Rimane il mistero su questa vicenda, che Agca vuole, nelle sue farneticanti confessioni, ricollegare al caso Emanuela Orlandi, la giovane cittadina vaticana, rapita nel 1982, in circostanze oscure.

Abbiamo ripercorso rapidamente la vicenda dell’attentato ma il Pontefice ha avuto, a partire dagli anni 80, una serie di problemi che hanno minato il suo corpo atletico da grande nuotatore e sciatore, ma non la sua anima ed il suo spirito.

La sua grande battaglia è stata contro il Morbo di Parkinson, una malattia neurologica che deteriora i muscoli, portando ad un progressivo stato di paralisi. Lo abbiamo visto camminare con difficoltà, tremare e curvarsi, fino a non potersi più muovere.

Ma Giovanni Paolo II è stato per tutti esempio di grande fede: ha accettato il peso della malattia, ha continuato, incessantemente, a proseguire nel suo ministero, senza mai esitare, con la testardaggine che lo ha sempre contraddistinto e l’infinita fiducia in Dio e nella Chiesa.

Il giorno prima di morire, le sue ultime parole sono state per i suoi giovani, per coloro che lui ha sempre amato al di sopra di tutti: alla presenza di Joaquin Navarro Valls, il suo portavoce, ha detto: “Vi ho chiamato, voi siete venuti. Vi ringrazio”, rivolgendosi idealmente ai tanti giovani presenti da due giorni in Piazza San Pietro.
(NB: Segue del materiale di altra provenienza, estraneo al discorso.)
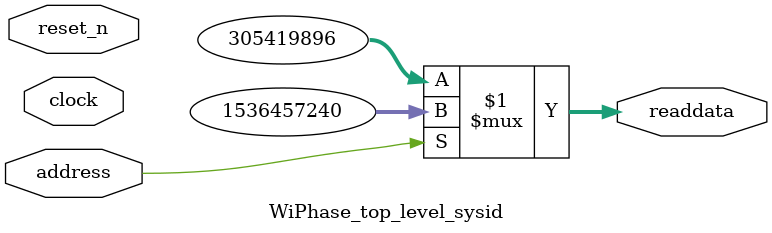
<source format=v>



// synthesis translate_off
`timescale 1ns / 1ps
// synthesis translate_on

// turn off superfluous verilog processor warnings 
// altera message_level Level1 
// altera message_off 10034 10035 10036 10037 10230 10240 10030 

module WiPhase_top_level_sysid (
               // inputs:
                address,
                clock,
                reset_n,

               // outputs:
                readdata
             )
;

  output  [ 31: 0] readdata;
  input            address;
  input            clock;
  input            reset_n;

  wire    [ 31: 0] readdata;
  //control_slave, which is an e_avalon_slave
  assign readdata = address ? 1536457240 : 305419896;

endmodule



</source>
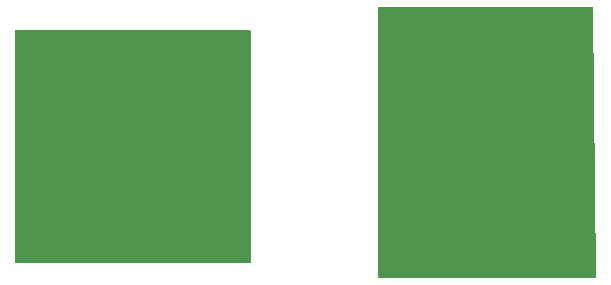
<source format=gbr>
%TF.GenerationSoftware,KiCad,Pcbnew,8.0.2-1*%
%TF.CreationDate,2024-05-22T23:24:36-04:00*%
%TF.ProjectId,humep1,68756d65-7031-42e6-9b69-6361645f7063,rev?*%
%TF.SameCoordinates,Original*%
%TF.FileFunction,Other,User*%
%FSLAX46Y46*%
G04 Gerber Fmt 4.6, Leading zero omitted, Abs format (unit mm)*
G04 Created by KiCad (PCBNEW 8.0.2-1) date 2024-05-22 23:24:36*
%MOMM*%
%LPD*%
G01*
G04 APERTURE LIST*
G04 APERTURE END LIST*
G36*
X57443039Y-55269685D02*
G01*
X57488794Y-55322489D01*
X57500000Y-55374000D01*
X57500000Y-74876000D01*
X57480315Y-74943039D01*
X57427511Y-74988794D01*
X57376000Y-75000000D01*
X37624000Y-75000000D01*
X37556961Y-74980315D01*
X37511206Y-74927511D01*
X37500000Y-74876000D01*
X37500000Y-55374000D01*
X37519685Y-55306961D01*
X37572489Y-55261206D01*
X37624000Y-55250000D01*
X57376000Y-55250000D01*
X57443039Y-55269685D01*
G37*
G36*
X86444379Y-53269685D02*
G01*
X86490134Y-53322489D01*
X86501333Y-53372652D01*
X86748638Y-76124652D01*
X86729683Y-76191902D01*
X86677379Y-76238228D01*
X86624645Y-76250000D01*
X68374000Y-76250000D01*
X68306961Y-76230315D01*
X68261206Y-76177511D01*
X68250000Y-76126000D01*
X68250000Y-53374000D01*
X68269685Y-53306961D01*
X68322489Y-53261206D01*
X68374000Y-53250000D01*
X86377340Y-53250000D01*
X86444379Y-53269685D01*
G37*
M02*

</source>
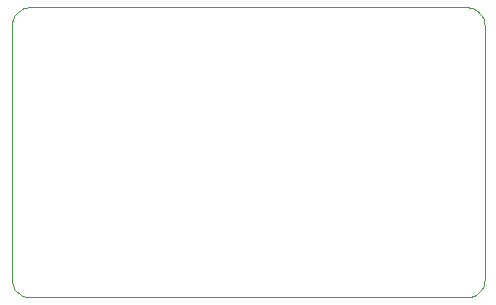
<source format=gbr>
%TF.GenerationSoftware,KiCad,Pcbnew,5.1.9-73d0e3b20d~88~ubuntu20.04.1*%
%TF.CreationDate,2020-12-29T15:57:48-08:00*%
%TF.ProjectId,st_adapter,73745f61-6461-4707-9465-722e6b696361,A*%
%TF.SameCoordinates,Original*%
%TF.FileFunction,Profile,NP*%
%FSLAX46Y46*%
G04 Gerber Fmt 4.6, Leading zero omitted, Abs format (unit mm)*
G04 Created by KiCad (PCBNEW 5.1.9-73d0e3b20d~88~ubuntu20.04.1) date 2020-12-29 15:57:48*
%MOMM*%
%LPD*%
G01*
G04 APERTURE LIST*
%TA.AperFunction,Profile*%
%ADD10C,0.050000*%
%TD*%
G04 APERTURE END LIST*
D10*
X105000000Y-89220000D02*
X104990000Y-89090000D01*
X104990000Y-89090000D02*
X104980000Y-88960000D01*
X104980000Y-88960000D02*
X104950000Y-88830000D01*
X104950000Y-88830000D02*
X104910000Y-88710000D01*
X104910000Y-88710000D02*
X104860000Y-88590000D01*
X104860000Y-88590000D02*
X104800000Y-88470000D01*
X104800000Y-88470000D02*
X104730000Y-88360000D01*
X104730000Y-88360000D02*
X104650000Y-88260000D01*
X104650000Y-88260000D02*
X104560000Y-88160000D01*
X104560000Y-88160000D02*
X104460000Y-88070000D01*
X104460000Y-88070000D02*
X104360000Y-87990000D01*
X104360000Y-87990000D02*
X104250000Y-87920000D01*
X104250000Y-87920000D02*
X104130000Y-87860000D01*
X104130000Y-87860000D02*
X104010000Y-87810000D01*
X104010000Y-87810000D02*
X103890000Y-87770000D01*
X103890000Y-87770000D02*
X103760000Y-87740000D01*
X103760000Y-87740000D02*
X103630000Y-87730000D01*
X103630000Y-87730000D02*
X103500000Y-87720000D01*
X103500000Y-87720000D02*
X66500000Y-87720000D01*
X66500000Y-87720000D02*
X66370000Y-87730000D01*
X66370000Y-87730000D02*
X66240000Y-87740000D01*
X66240000Y-87740000D02*
X66110000Y-87770000D01*
X66110000Y-87770000D02*
X65990000Y-87810000D01*
X65990000Y-87810000D02*
X65870000Y-87860000D01*
X65870000Y-87860000D02*
X65750000Y-87920000D01*
X65750000Y-87920000D02*
X65640000Y-87990000D01*
X65640000Y-87990000D02*
X65540000Y-88070000D01*
X65540000Y-88070000D02*
X65440000Y-88160000D01*
X65440000Y-88160000D02*
X65350000Y-88260000D01*
X65350000Y-88260000D02*
X65270000Y-88360000D01*
X65270000Y-88360000D02*
X65200000Y-88470000D01*
X65200000Y-88470000D02*
X65140000Y-88590000D01*
X65140000Y-88590000D02*
X65090000Y-88710000D01*
X65090000Y-88710000D02*
X65050000Y-88830000D01*
X65050000Y-88830000D02*
X65020000Y-88960000D01*
X65020000Y-88960000D02*
X65010000Y-89090000D01*
X65010000Y-89090000D02*
X65000000Y-89220000D01*
X65000000Y-89220000D02*
X65000000Y-110780000D01*
X65000000Y-110780000D02*
X65010000Y-110910000D01*
X65010000Y-110910000D02*
X65020000Y-111040000D01*
X65020000Y-111040000D02*
X65050000Y-111170000D01*
X65050000Y-111170000D02*
X65090000Y-111290000D01*
X65090000Y-111290000D02*
X65140000Y-111410000D01*
X65140000Y-111410000D02*
X65200000Y-111530000D01*
X65200000Y-111530000D02*
X65270000Y-111640000D01*
X65270000Y-111640000D02*
X65350000Y-111740000D01*
X65350000Y-111740000D02*
X65440000Y-111840000D01*
X65440000Y-111840000D02*
X65540000Y-111930000D01*
X65540000Y-111930000D02*
X65640000Y-112010000D01*
X65640000Y-112010000D02*
X65750000Y-112080000D01*
X65750000Y-112080000D02*
X65870000Y-112140000D01*
X65870000Y-112140000D02*
X65990000Y-112190000D01*
X65990000Y-112190000D02*
X66110000Y-112230000D01*
X66110000Y-112230000D02*
X66240000Y-112260000D01*
X66240000Y-112260000D02*
X66370000Y-112270000D01*
X66370000Y-112270000D02*
X66500000Y-112280000D01*
X66500000Y-112280000D02*
X103500000Y-112280000D01*
X103500000Y-112280000D02*
X103630000Y-112270000D01*
X103630000Y-112270000D02*
X103760000Y-112260000D01*
X103760000Y-112260000D02*
X103890000Y-112230000D01*
X103890000Y-112230000D02*
X104010000Y-112190000D01*
X104010000Y-112190000D02*
X104130000Y-112140000D01*
X104130000Y-112140000D02*
X104250000Y-112080000D01*
X104250000Y-112080000D02*
X104360000Y-112010000D01*
X104360000Y-112010000D02*
X104460000Y-111930000D01*
X104460000Y-111930000D02*
X104560000Y-111840000D01*
X104560000Y-111840000D02*
X104650000Y-111740000D01*
X104650000Y-111740000D02*
X104730000Y-111640000D01*
X104730000Y-111640000D02*
X104800000Y-111530000D01*
X104800000Y-111530000D02*
X104860000Y-111410000D01*
X104860000Y-111410000D02*
X104910000Y-111290000D01*
X104910000Y-111290000D02*
X104950000Y-111170000D01*
X104950000Y-111170000D02*
X104980000Y-111040000D01*
X104980000Y-111040000D02*
X104990000Y-110910000D01*
X104990000Y-110910000D02*
X105000000Y-110780000D01*
X105000000Y-110780000D02*
X105000000Y-89220000D01*
M02*

</source>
Stasera, dicendo con un filo di voce “Amen”, il Pontefice si è abbandonato al volere divino ed è andato incontro alla vita eterna, volgendo lo sguardo verso la finestra della sua stanza che si affaccia su Piazza San Pietro.

Sarà sempre nei nostri cuori e nei nostri pensieri. Carol Vojtyla è stato un grande uomo, un grande uomo di Chiesa. É stato colui che ci ha insegnato ad amare chiunque, i disabili, i poveri, i meno fortunati di noi.

Ricordiamo il suo grande insegnamento, affinché Giovanni Paolo II possa sempre essere orgoglioso dei suoi tanti “giovani” di tutto il mondo.